Use Ok to test your code:

python3 ok -q num_splits

Linked Lists

Q5: Insert

Implement a function insert that takes a Link, a value, and an index, and inserts the value into the Link at the given index. You can assume the linked list already has at least one element. Do not return anything -- insert should mutate the linked list.

Note: If the index is out of bounds, you can raise an IndexError with:

raise IndexError
def insert(link, value, index):
    """Insert a value into a Link at the given index.

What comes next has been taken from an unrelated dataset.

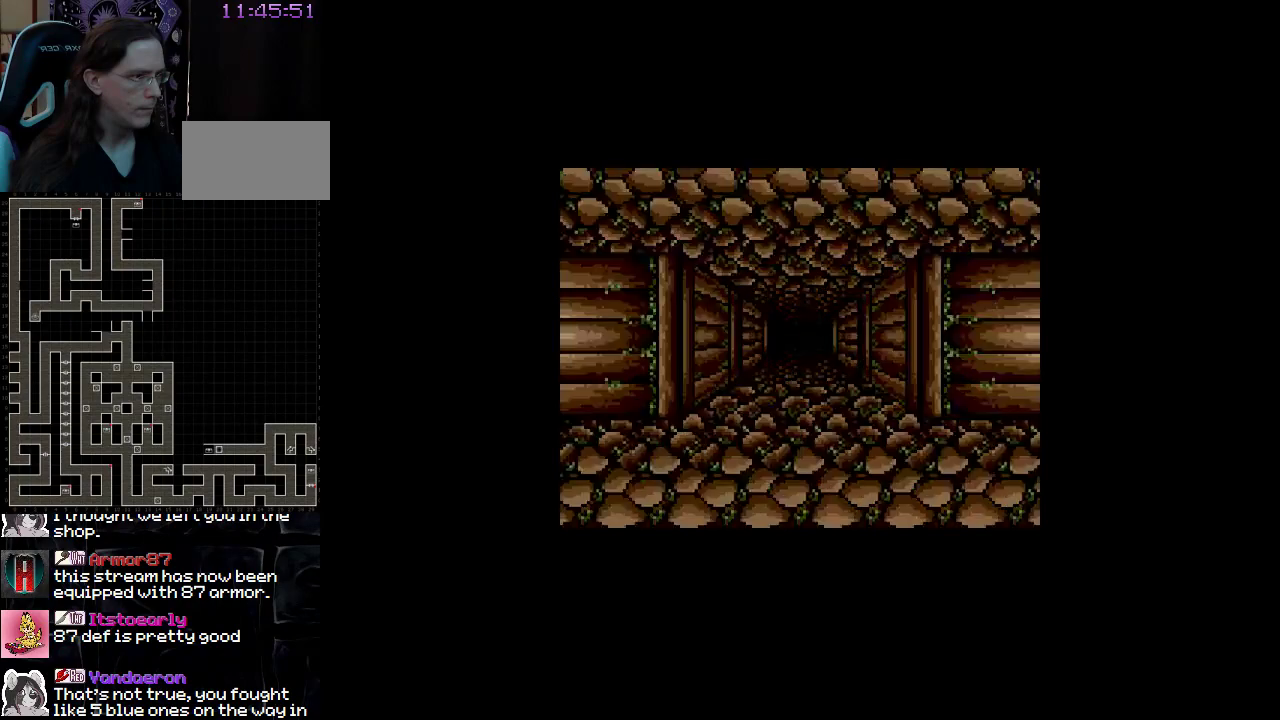
{"buttons": [], "events": [[267, "DPAD_LEFT", "down"], [450, "DPAD_LEFT", "up"]]}
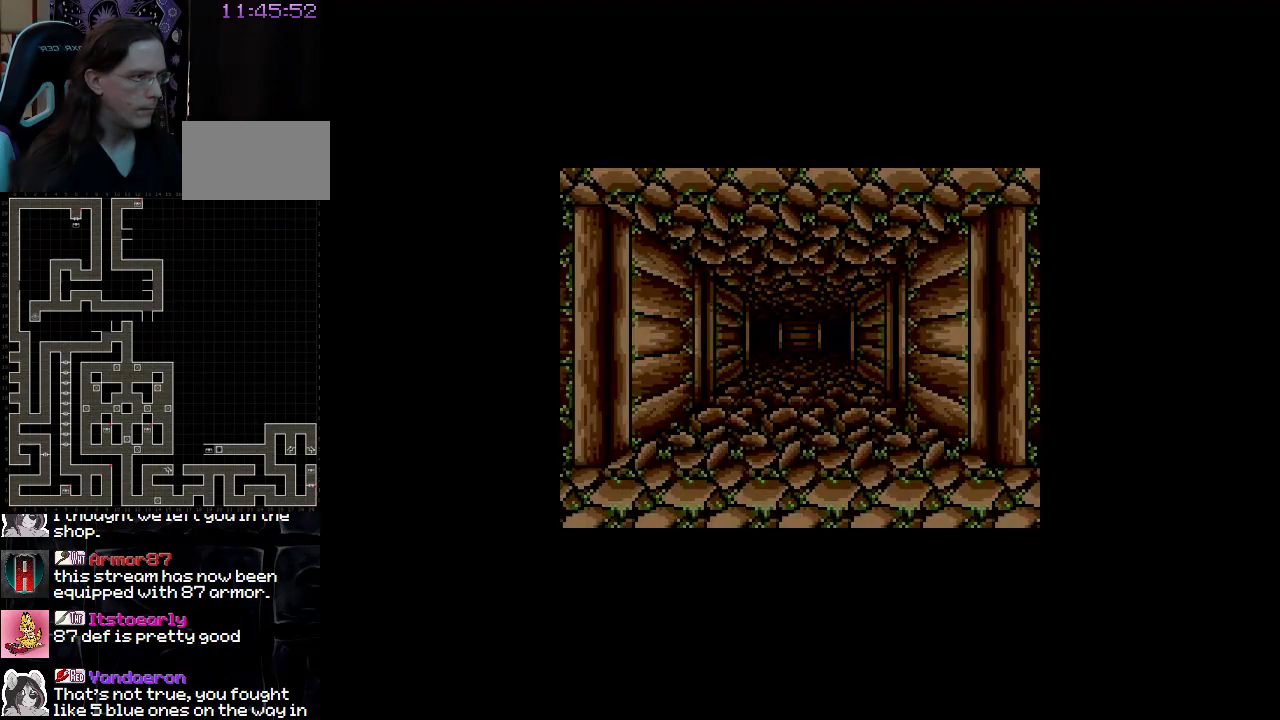
{"buttons": ["DPAD_UP"], "events": [[500, "DPAD_UP", "down"]]}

    >>> link = Link(1, Link(2, Link(3)))
    >>> print(link)
    <1 2 3>
    >>> insert(link, 9001, 0)
    >>> print(link)
    <9001 1 2 3>
    >>> insert(link, 100, 2)
    >>> print(link)
    <9001 1 100 2 3>
    >>> insert(link, 4, 5)
    IndexError
    """
    if ____________________:
        ____________________
        ____________________
        ____________________
    elif ____________________:
        ____________________
    else:
        ____________________

Use Ok to test your code:

python3 ok -q insert

Macros

Q6: Switch

Define the macro switch, which takes in an expression expr and a list of pairs, cases, where the first element of the pair is some value and the second element is a single expression. switch will evaluate the expression contained in the list of cases that corresponds to the value that expr evaluates to.

scm> (switch (+ 1 1) ((1 (print 'a))
                      (2 (print 'b))
                      (3 (print 'c))))
b

You may assume that the value expr evaluates to is always the first element of one of the pairs in cases. You can also assume that the first value of each pair in cases is a value.

(define-macro (switch expr cases)
	(cons _________
		(map (_________ (_________) (cons _________ (cdr case)))
    			cases))
)

Use Ok to test your code:

python3 ok -q switch

Submit

Make sure to submit this assignment by running:

python3 ok --submit